In the leadup to Anzac Day, it was the Manning River Times’ practice to track down and speak with a war veteran. Here is World War II veteran George Meldrum’s story which was published in the Times in the 1980s.
EACH Anzac Day brings special memories for local man George Meldrum born only hours before the end of World War I.
On November 11, 1918 the world had finally achieved peace - it was to be the war to end all wars.
A young George was not to know that more than 20 years later, he would be fighting for peace yet again.
George is the husband of former Greater Taree City Councillor, Dot Meldrum of Old Bar.
When World War II erupted in 1939, George was working in a militia camp, commissioned to the army on October 13, 1939.
Later, he decided to transfer to the airforce and train as a pilot. He received his commission into the airforce on December 29, 1942 and gained his wings in Canada.
Dot recalls some of the more interesting experiences George had while in the services.
"One day while flying, he realised he was running out of fuel and could not reach his base," she said.
"Looking down, he could see the Canadian-American border and the landing on the American side of the St Lawrence River was much safer so he landed there.
"The main trouble was that America had not then entered the war and he was interned as an illegal entrant to America."
After signing the relevant papers promising never to attempt to enter the US again, George was released without question.
England was George's next stop where he served in a British squadron 274 and was posted to the Middle East.
At one stage, he returned to base after completing a mission to find he had been on duty during the retreat of El Alamein.
With a number of other 'cobbers' he hitch-hiked to Cairo to find his squadron. In the process he lost his papers, identification and log book.
George's flying days weren't without drama either. In July 1942 the single motor in his fighter plane blew up and George was forced to land west of Aminya. In October of the same year, he was bombed accidentally by the pilot of his number two plane.
In November, George fortunate enough to survive engine trouble during a landing.
Later on, when he was nearing the end of a tour of duty in January, 1943, George was accidentally hit by a friendly aircraft and crashed landed.
"He Flew in a lot of Hurricanes but was later switched to Spit Fires, Warraways and Fairey Fulmers," Dot said.
"He also served in the Number 26 Anti-Aircraft Co-op Unit, the Berka Det and then 74 Squadron.
"He had almost 800 hours accredited combat flying and landed on 24 Middle East Aerodromes."
Towards the end of the war, George's flying missions were marred by pain as his injuries sustained in previous accidents were beginning to catch up with him.
He was finally sent back to Australia to participate in a 'toughening up' course to enable him to join 'Killer Cadwell's Squadron for service in New Guinea.
Unfortunately, George could not complete the course because of injury.
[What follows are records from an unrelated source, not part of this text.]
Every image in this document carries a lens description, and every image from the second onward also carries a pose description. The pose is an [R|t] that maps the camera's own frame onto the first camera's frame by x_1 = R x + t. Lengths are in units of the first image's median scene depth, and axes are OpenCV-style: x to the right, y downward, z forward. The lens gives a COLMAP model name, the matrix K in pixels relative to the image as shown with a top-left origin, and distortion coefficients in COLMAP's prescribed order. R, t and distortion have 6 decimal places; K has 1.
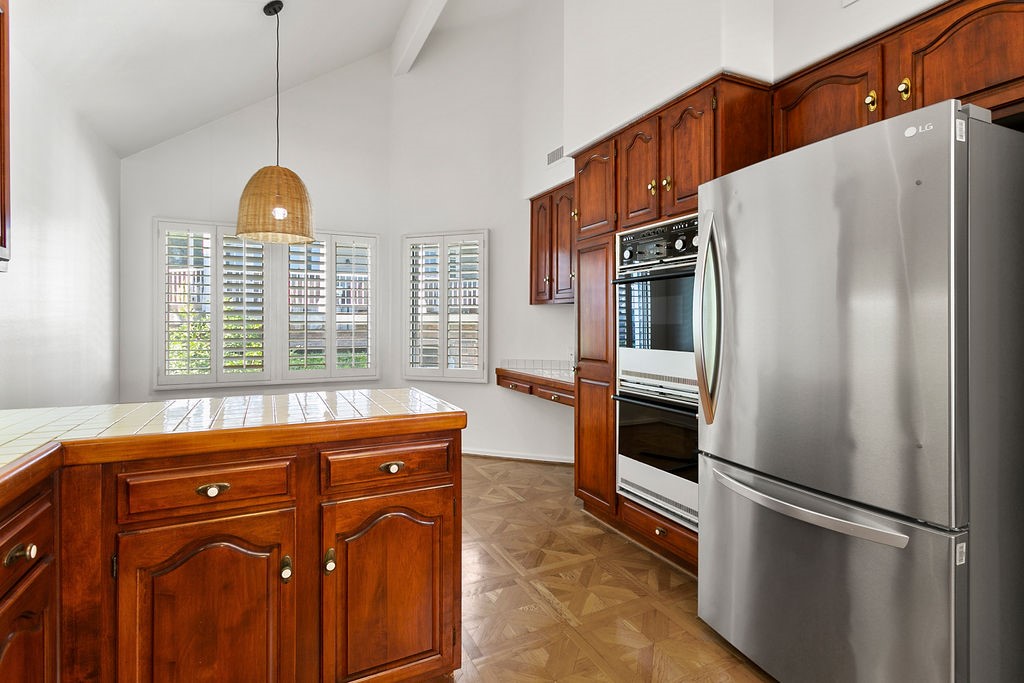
lens RADIAL K [[497.6, 0, 513.0], [0, 497.6, 315.6], [0, 0, 1]] dist [0.002256, -0.000106]
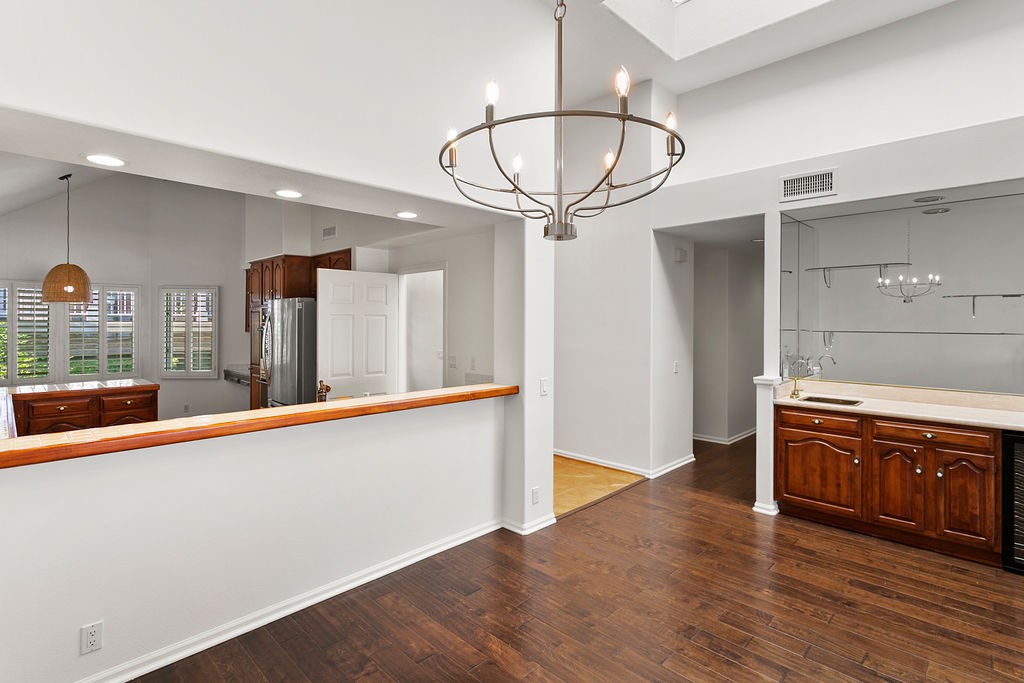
lens RADIAL K [[497.6, 0, 513.0], [0, 497.6, 315.6], [0, 0, 1]] dist [0.002256, -0.000106]
pose [[0.940355, 0.007253, 0.340117, 0.420107], [-0.007779, 0.999970, 0.000183, -0.111985], [-0.340105, -0.002818, 0.940383, -1.209959]]
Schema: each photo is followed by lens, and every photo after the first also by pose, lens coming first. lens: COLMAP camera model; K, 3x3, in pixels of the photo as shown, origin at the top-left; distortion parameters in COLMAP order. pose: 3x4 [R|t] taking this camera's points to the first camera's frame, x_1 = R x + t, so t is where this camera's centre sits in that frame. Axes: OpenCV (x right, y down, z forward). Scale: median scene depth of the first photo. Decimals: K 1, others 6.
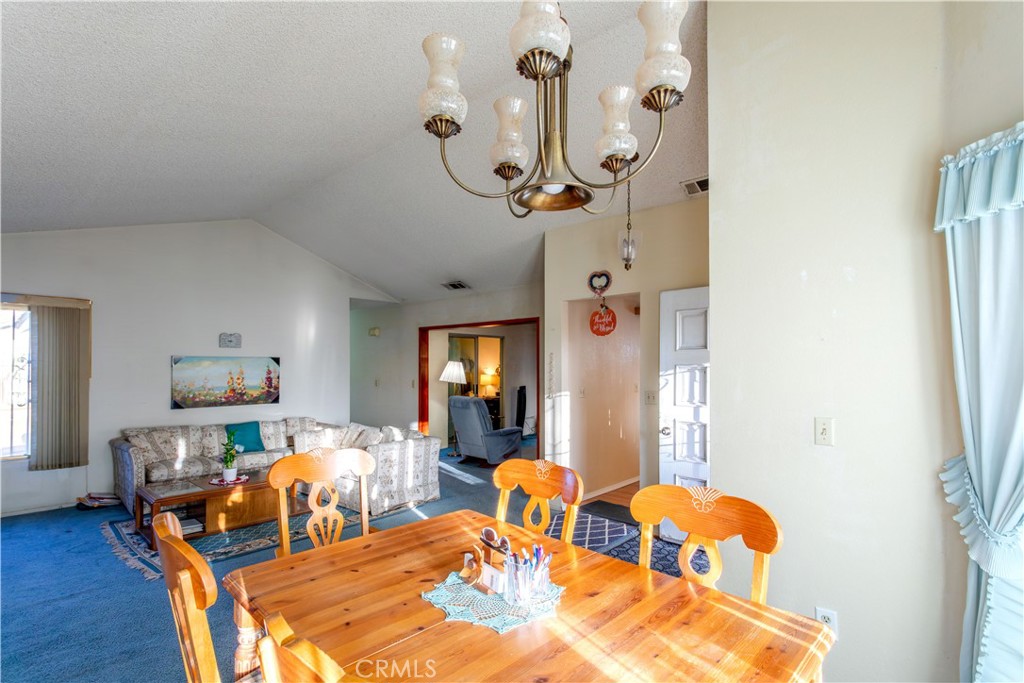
lens RADIAL K [[508.5, 0, 508.7], [0, 508.5, 348.7], [0, 0, 1]] dist [-0.001165, -0.000209]
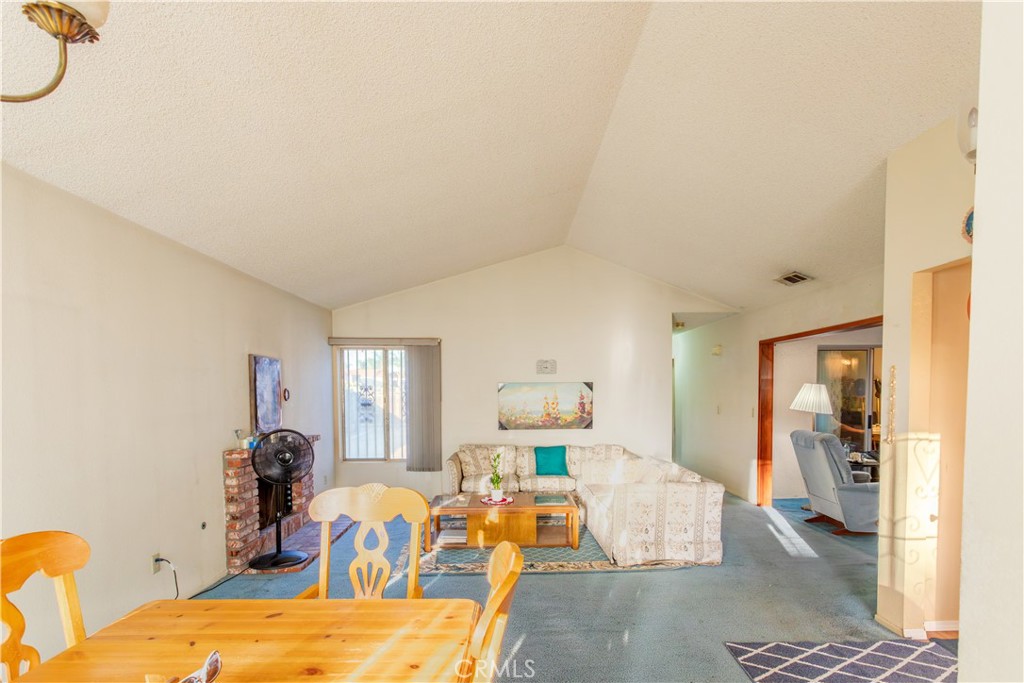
lens RADIAL K [[508.5, 0, 520.7], [0, 508.5, 408.2], [0, 0, 1]] dist [-0.001165, -0.000209]
pose [[0.690944, 0.017471, -0.722698, 0.183252], [0.030015, 0.998153, 0.052826, 0.012313], [0.722285, -0.058192, 0.689143, 0.250269]]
He spent several years in hospital and underwent eight spinal operations.
He was one of the first patients to undergo the operation that is now commonly called a laminectomy.
George married Dot after the war.
They have three children, Robert (Bob) who is a Squadron Leader at Amberley Air Base in Queensland; Peter a teacher attached to Forster High School and Don who is making his future in the computer field.
George is a life member of the Wingham Rifle Club and Taree Pistol Club.
He won his first district trophy in senior division of rifle shooting at 17 years.
Before the war George worked in the hardware department of Connell's in Taree. After his service, he went into partnership with another ex-Connell's man, Vic Godwin, running stores in Wingham and Forster.
Later, he and his wife Dot ran a sports and paint shop in Manning Street, Taree.
George, is now a patient at the Bushland Place Nursing Home.